◆ **Provided entries**
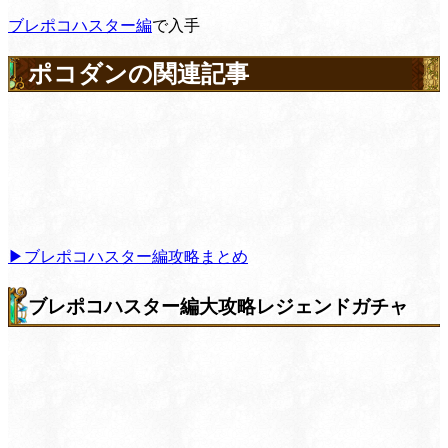
ブレポコハスター編
で入手
ポコダンの関連記事
▶ブレポコハスター編攻略まとめ
ブレポコハスター編大攻略レジェンドガチャ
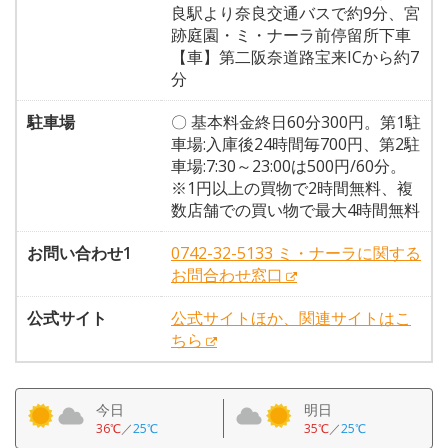
良駅より奈良交通バスで約9分、宮
跡庭園・ミ・ナーラ前停留所下車
【車】第二阪奈道路宝来ICから約7
分
駐車場
〇 基本料金終日60分300円。第1駐
車場:入庫後24時間毎700円、第2駐
車場:7:30～23:00は500円/60分。
※1円以上の買物で2時間無料、複
数店舗での買い物で最大4時間無料
お問い合わせ1
0742-32-5133 ミ・ナーラに関する
お問合わせ窓口
公式サイト
公式サイトほか、関連サイトはこ
ちら
今日
明日
36℃
／
25℃
35℃
／
25℃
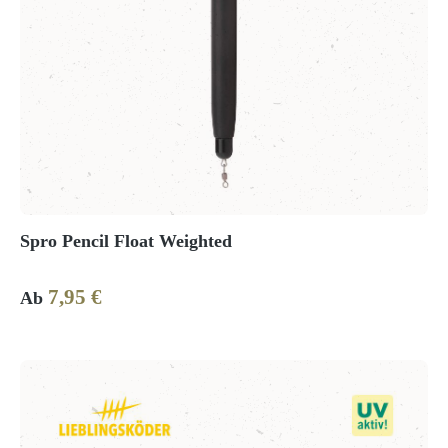
Spro Pencil Float Weighted
7,95 €
Regulärer Preis:
Ab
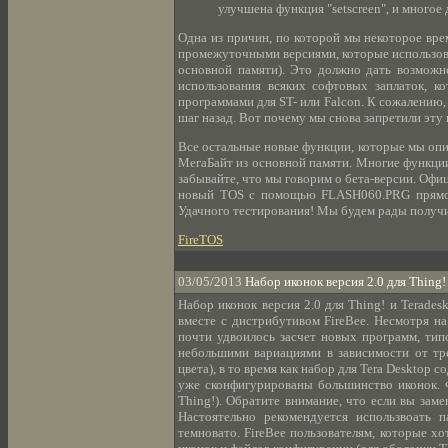
улучшена функция "setscreen", и многое 
Одна из причин, по которой мы некоторое врем
промежуточными версиями, которые использова
основной памяти). Это должно дать возможно
использования всяких софтовых заплаток, к
программами для ST- или Falcon. К сожалению,
шаг назад. Вот почему мы снова запретили эт
Все остальные новые функции, которые мы опис
МегаБайт из основной памяти. Многие функции
забывайте, что мы говорим о бета-версии. Офиц
новый TOS с помощью FLASH060.PRG прямо и
Удачного тестирования! Мы будем рады получ
FireTOS
03/05/2013
Набор иконок версия 2.0 для Thing!
Набор иконок версия 2.0 для Thing! и Terades
вместе с дистрибутивом FireBee. Несмотря на
почти удвоилось засчет новых программ, тип
небольшими вариациями в зависимости от тр
цвета), в то время как набор для Tera Desktop
уже сконфигурированы большинство иконок. Фа
Thing!). Обратите внимание, что если вы зам
Настоятельно рекомендуется использвоать 
темновато. FireBee пользователям, которые х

◆ **Work request**
Exact copies of the lines from the one containing "использования всяких софтовых заплаток, к" through the final line of the records are all the answer should hold.

◆ **Result**
использования всяких софтовых заплаток, к
программами для ST- или Falcon. К сожалению,
шаг назад. Вот почему мы снова запретили эт
Все остальные новые функции, которые мы опис
МегаБайт из основной памяти. Многие функции
забывайте, что мы говорим о бета-версии. Офиц
новый TOS с помощью FLASH060.PRG прямо и
Удачного тестирования! Мы будем рады получ
FireTOS
03/05/2013
Набор иконок версия 2.0 для Thing!
Набор иконок версия 2.0 для Thing! и Terades
вместе с дистрибутивом FireBee. Несмотря на
почти удвоилось засчет новых программ, тип
небольшими вариациями в зависимости от тр
цвета), в то время как набор для Tera Desktop
уже сконфигурированы большинство иконок. Фа
Thing!). Обратите внимание, что если вы зам
Настоятельно рекомендуется использвоать 
темновато. FireBee пользователям, которые х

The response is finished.